在华盛顿州西北部的奥林匹亚山脉,有个永远笼罩在阴霾里的名叫福克斯的小镇。这里的雨水多得不可思议,比美利坚合众国的其他任何地方都要多。就是从这个小镇,我母亲带着我逃出来,逃离那里充斥着的压抑的阴霾,那时我才几个月大。就在这个小镇,每个夏天我都被逼着去那里过上一个月,直到我十四岁那年。那年我终于坚定表明了我并不想去。而后的几个夏天,我的父亲,查理,只好带我去加利福尼亚度过两周的假期作为替代。
现在,我把自己放逐到了福克斯——这是一个我自认为十分崇高的举动。我讨厌福克斯。
我热爱凤凰城。我热爱这里的阳光和热浪。我热爱这个生气勃勃,不断扩张着的城市。
“贝拉,”在我上飞机前,我母亲第一千遍地对我说,“你真的不必这样做。”
我母亲和我长得很像,除了短短的头发和笑纹。当我注视着她大大的,孩童般的双眼时,我感到一阵突如其来的痉挛。我怎能离开我挚爱的、稳定性极差的、粗心大意的母亲,让她自己照顾自己呢?当然现在她有菲尔,账单有人付,冰箱有人补充食物,车有人加油,当她迷路时也有可打电话求助的人,但是……
“我真的想去。”我撒谎道。我通常是个蹩脚的说谎者,但我如此频繁地重复这个谎言,以至于它现在听起来很有说服力。
“替我向查理问好。”
“我会的。”
“我很快就会来看你的,”她强调。“不管任何时候,只要你想回家,你就只管回来——只要你需要,我会立刻赶过来。”
但我能从她的双眼里看出她会为此作出的牺牲。
“不用担心我,”我竭力劝说。“一切都会顺利的。我爱你,妈妈。”
她紧紧地拥抱了我一分钟,然后我上飞机,她离去。
从凤凰城飞到西雅图要四个小时,然后转到一架小飞机飞一个小时到天使港,最后还要开一个小时车才能到达福克斯。飞行对我没什么影响,但我却有些害怕和查理待在一辆车里的那一个小时。
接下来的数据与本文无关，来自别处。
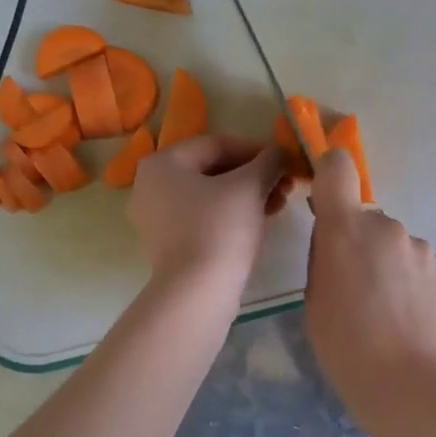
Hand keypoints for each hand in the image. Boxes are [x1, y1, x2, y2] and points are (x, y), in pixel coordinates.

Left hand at [128, 136, 287, 287]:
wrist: (197, 291)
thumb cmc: (220, 228)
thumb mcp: (250, 186)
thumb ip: (269, 161)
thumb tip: (281, 152)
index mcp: (162, 163)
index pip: (217, 145)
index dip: (256, 150)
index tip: (284, 162)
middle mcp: (150, 185)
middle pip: (212, 170)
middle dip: (253, 176)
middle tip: (285, 186)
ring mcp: (155, 217)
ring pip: (209, 195)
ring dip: (246, 196)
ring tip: (279, 205)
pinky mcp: (166, 244)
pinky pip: (201, 218)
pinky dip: (230, 215)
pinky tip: (259, 222)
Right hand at [305, 148, 435, 408]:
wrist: (410, 384)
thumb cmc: (346, 346)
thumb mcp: (315, 299)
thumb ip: (324, 258)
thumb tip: (338, 243)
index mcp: (346, 229)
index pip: (337, 168)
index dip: (328, 170)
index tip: (323, 193)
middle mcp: (386, 226)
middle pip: (364, 218)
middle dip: (356, 242)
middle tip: (351, 287)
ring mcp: (420, 248)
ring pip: (391, 244)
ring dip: (384, 264)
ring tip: (382, 311)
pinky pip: (414, 265)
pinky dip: (406, 283)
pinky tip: (405, 319)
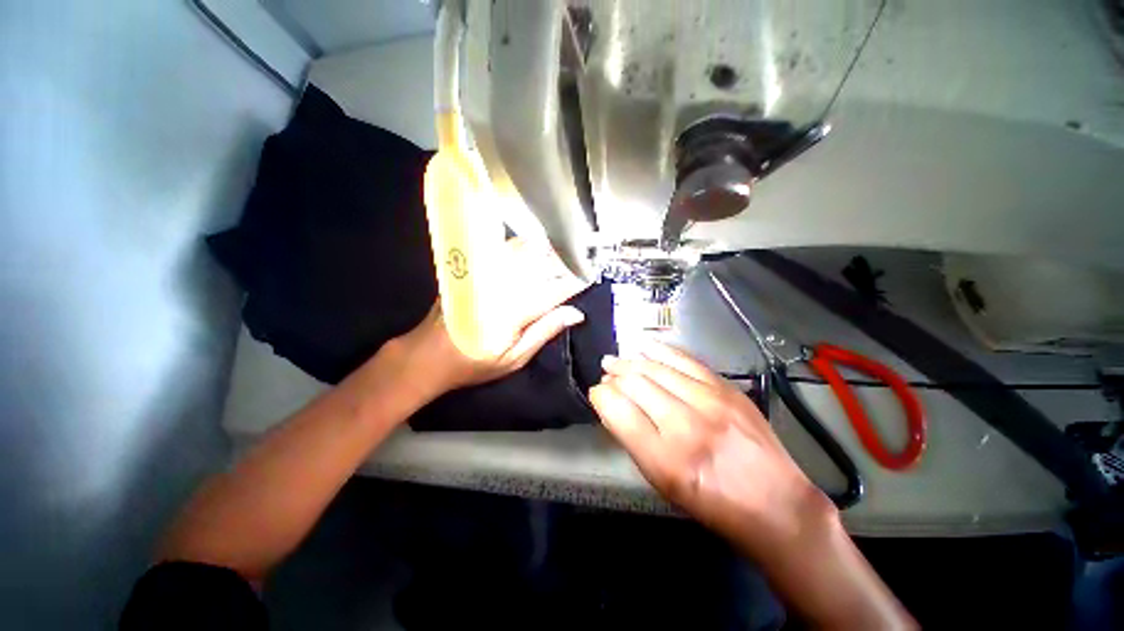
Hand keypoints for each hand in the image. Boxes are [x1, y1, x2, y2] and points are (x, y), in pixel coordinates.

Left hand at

查理对整件事相当的接受。他真的很高兴,因为这是我第一次,也几乎是永久性的搬来和他住在一起。他甚至为我办好了高中入学手续,还打算帮我弄辆车。
但和查理相处仍毫无疑问地是件尴尬事。我们都不擅长谈话,我也不知道有什么事情可以让我们毫无顾忌地谈论。我知道他对我的决定仍有些困惑,就像我母亲在我面前表现的那样,因为我从未掩饰过我对福克斯的厌恶。
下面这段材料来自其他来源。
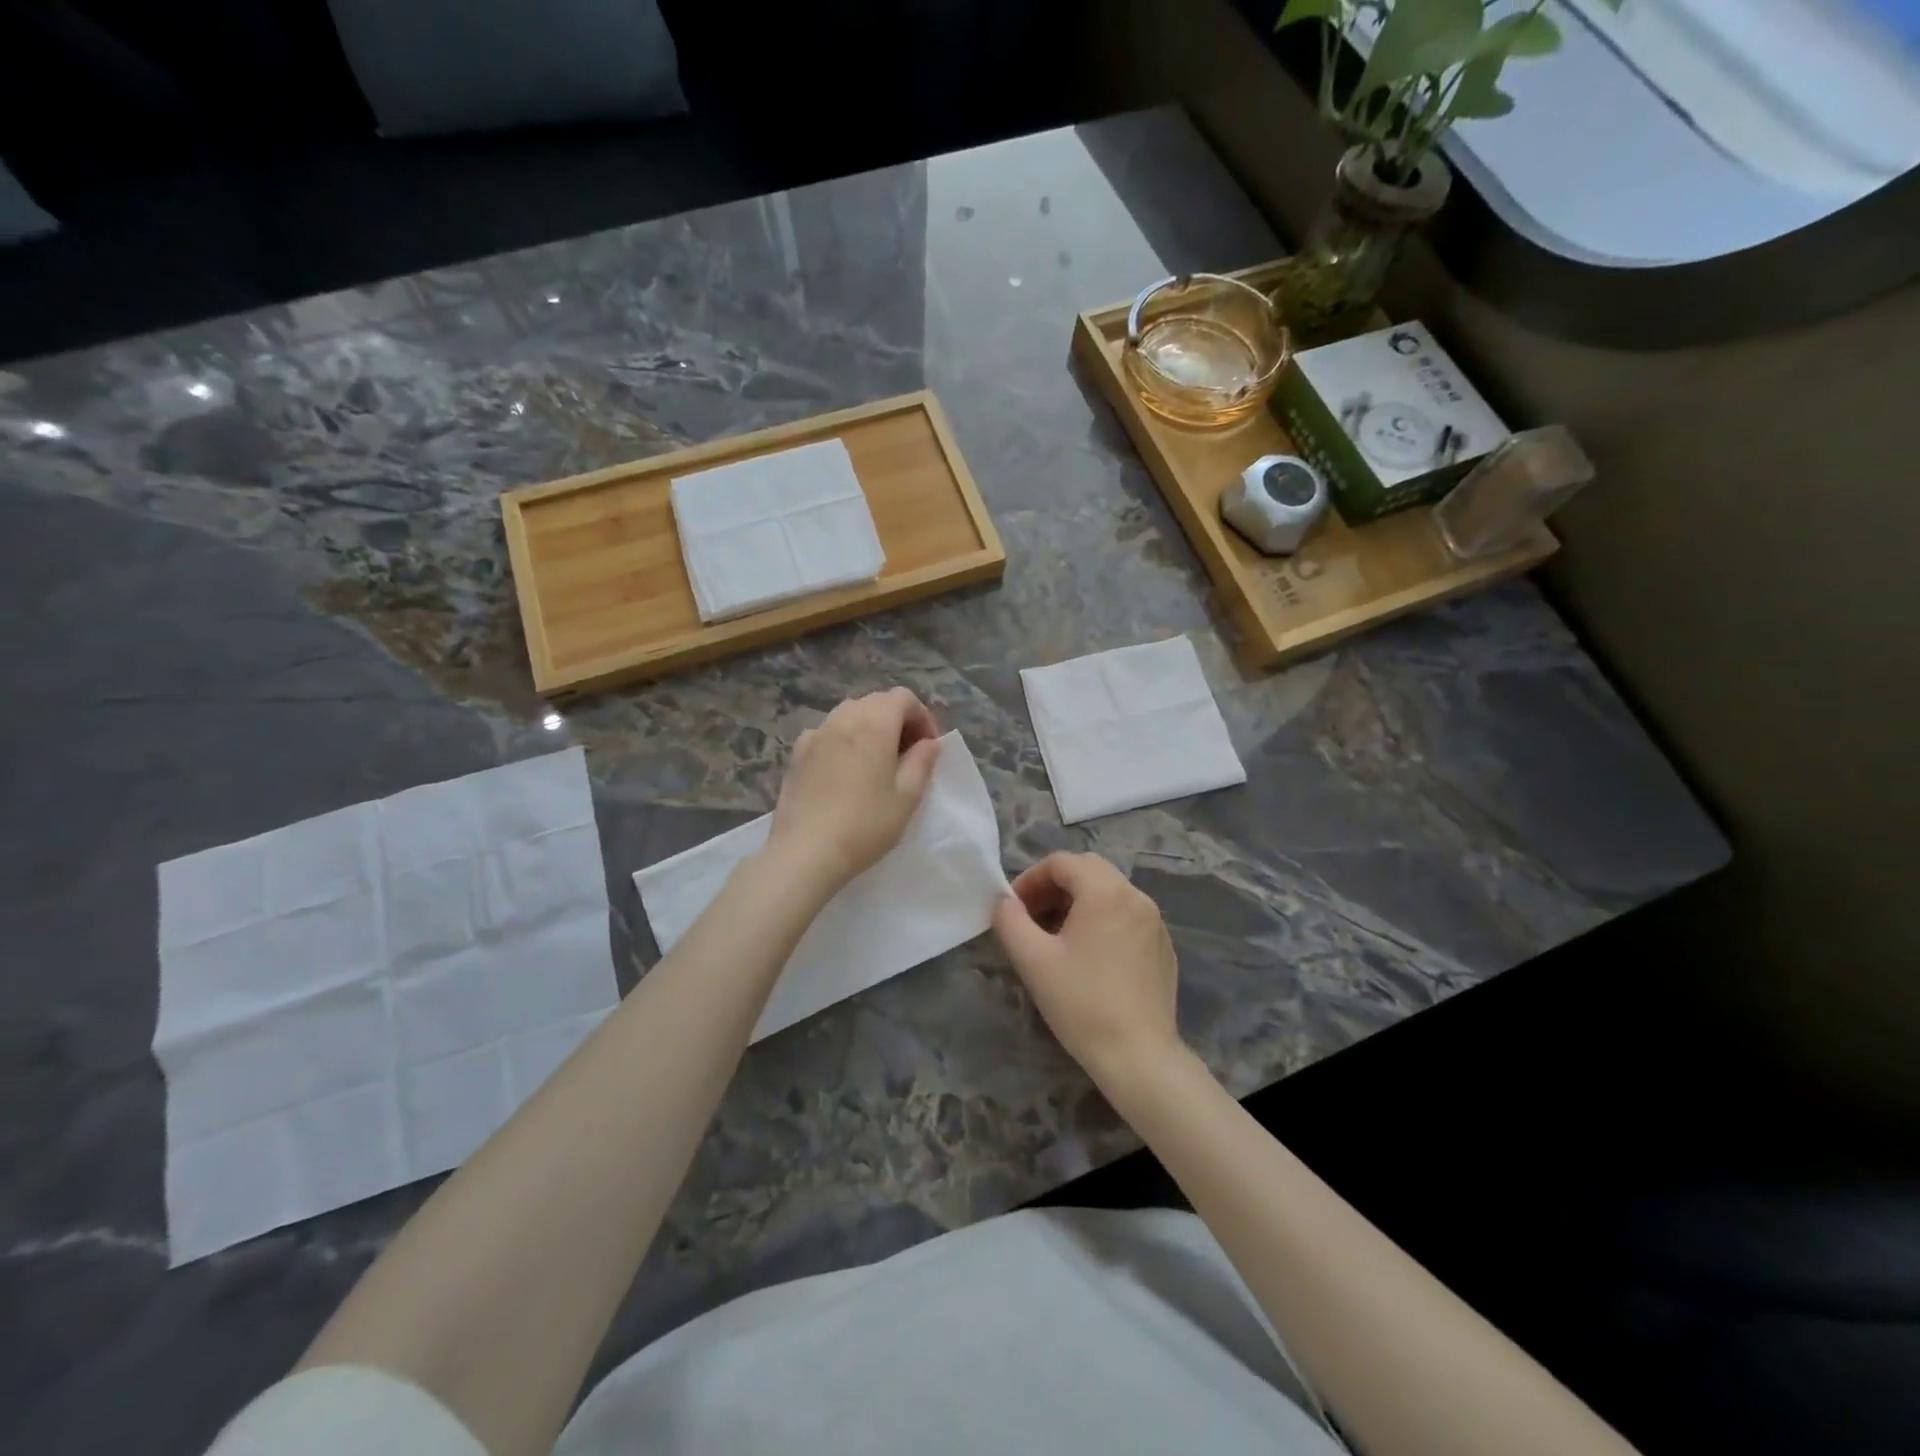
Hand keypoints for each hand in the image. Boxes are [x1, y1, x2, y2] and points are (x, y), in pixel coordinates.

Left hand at [765, 688, 940, 897]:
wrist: (806, 851)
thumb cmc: (866, 824)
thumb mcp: (907, 796)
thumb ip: (922, 762)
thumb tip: (929, 742)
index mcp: (874, 724)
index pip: (903, 698)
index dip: (921, 716)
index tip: (928, 747)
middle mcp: (842, 718)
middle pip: (876, 702)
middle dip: (897, 720)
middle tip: (908, 754)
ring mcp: (815, 734)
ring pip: (849, 713)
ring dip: (870, 727)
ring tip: (877, 761)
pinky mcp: (797, 753)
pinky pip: (827, 732)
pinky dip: (844, 739)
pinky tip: (845, 770)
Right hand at [992, 852, 1183, 1086]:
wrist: (1139, 1056)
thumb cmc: (1081, 1003)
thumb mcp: (1033, 960)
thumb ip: (1010, 921)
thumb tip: (1003, 902)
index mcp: (1105, 892)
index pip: (1061, 863)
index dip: (1031, 879)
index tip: (1013, 908)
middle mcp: (1135, 896)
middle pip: (1088, 870)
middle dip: (1054, 886)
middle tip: (1032, 917)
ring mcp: (1155, 922)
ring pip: (1110, 892)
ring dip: (1078, 902)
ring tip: (1056, 936)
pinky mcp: (1163, 946)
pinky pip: (1127, 916)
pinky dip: (1102, 920)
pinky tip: (1090, 957)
当我抵达天使港时,天下着雨。我不打算把这视为某种征兆——这只是不可避免的现实。我已经和阳光作别了。
查理在一辆巡逻车旁等着我,这也是我预料之中的事。查理是福克斯镇的良好市民的史温警长。我虽然囊中羞涩也要买辆车的主要动机,就是不想坐着顶上有红蓝色灯的车在镇里乱晃。警察可是造成交通堵塞的万恶之首。
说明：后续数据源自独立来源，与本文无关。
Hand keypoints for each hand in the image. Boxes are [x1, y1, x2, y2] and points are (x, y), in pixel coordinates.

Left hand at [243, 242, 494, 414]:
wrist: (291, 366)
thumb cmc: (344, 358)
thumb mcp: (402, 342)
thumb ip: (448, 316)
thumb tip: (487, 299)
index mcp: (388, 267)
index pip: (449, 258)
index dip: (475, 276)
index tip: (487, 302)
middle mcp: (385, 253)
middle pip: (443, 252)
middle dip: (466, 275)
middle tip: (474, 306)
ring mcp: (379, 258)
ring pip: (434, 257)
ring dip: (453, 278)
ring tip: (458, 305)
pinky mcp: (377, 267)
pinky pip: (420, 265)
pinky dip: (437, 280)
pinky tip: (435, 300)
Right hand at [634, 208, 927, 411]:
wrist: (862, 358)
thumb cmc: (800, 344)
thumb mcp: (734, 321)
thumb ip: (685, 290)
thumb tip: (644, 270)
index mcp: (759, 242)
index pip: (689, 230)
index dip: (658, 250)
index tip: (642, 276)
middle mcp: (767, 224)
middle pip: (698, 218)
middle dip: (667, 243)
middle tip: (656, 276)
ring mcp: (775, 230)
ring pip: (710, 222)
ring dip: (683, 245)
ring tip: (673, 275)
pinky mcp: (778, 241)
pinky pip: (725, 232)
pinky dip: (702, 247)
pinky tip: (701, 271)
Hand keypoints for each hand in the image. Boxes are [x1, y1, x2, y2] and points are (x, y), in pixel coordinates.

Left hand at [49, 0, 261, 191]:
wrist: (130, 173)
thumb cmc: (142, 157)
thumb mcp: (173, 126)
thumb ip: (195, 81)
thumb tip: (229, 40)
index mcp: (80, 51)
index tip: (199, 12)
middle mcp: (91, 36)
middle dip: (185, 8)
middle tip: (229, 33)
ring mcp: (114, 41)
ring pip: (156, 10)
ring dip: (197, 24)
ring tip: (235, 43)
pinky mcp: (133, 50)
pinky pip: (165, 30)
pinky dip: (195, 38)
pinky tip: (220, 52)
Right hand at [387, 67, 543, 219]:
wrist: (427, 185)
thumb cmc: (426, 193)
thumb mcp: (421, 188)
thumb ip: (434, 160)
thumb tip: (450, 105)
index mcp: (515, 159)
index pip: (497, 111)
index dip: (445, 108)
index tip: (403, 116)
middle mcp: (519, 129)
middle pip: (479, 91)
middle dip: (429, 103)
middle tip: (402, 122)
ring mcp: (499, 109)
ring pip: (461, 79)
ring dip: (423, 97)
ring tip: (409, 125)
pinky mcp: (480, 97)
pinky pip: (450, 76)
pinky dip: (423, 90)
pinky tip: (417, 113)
我跌跌绊绊地从飞机上下来以后,查理只伸出一只手有些尴尬地拥抱了我一下。
“很高兴见到你,贝拉。”他微笑着说,不假思索地抓住我让我稳住。“你没多大变化。蕾妮好吗?”
“妈妈很好。我也很高兴见到你,爸爸。”他们不让我当面叫他查理。
我只带了几袋行李,我在亚利桑那州的大部分衣物对华盛顿州的气候来说都太薄了。我母亲和我把钱凑起来给我添置了一些冬装,但这仍远远不够。这几袋行李很容易就塞进了巡逻车的后备箱。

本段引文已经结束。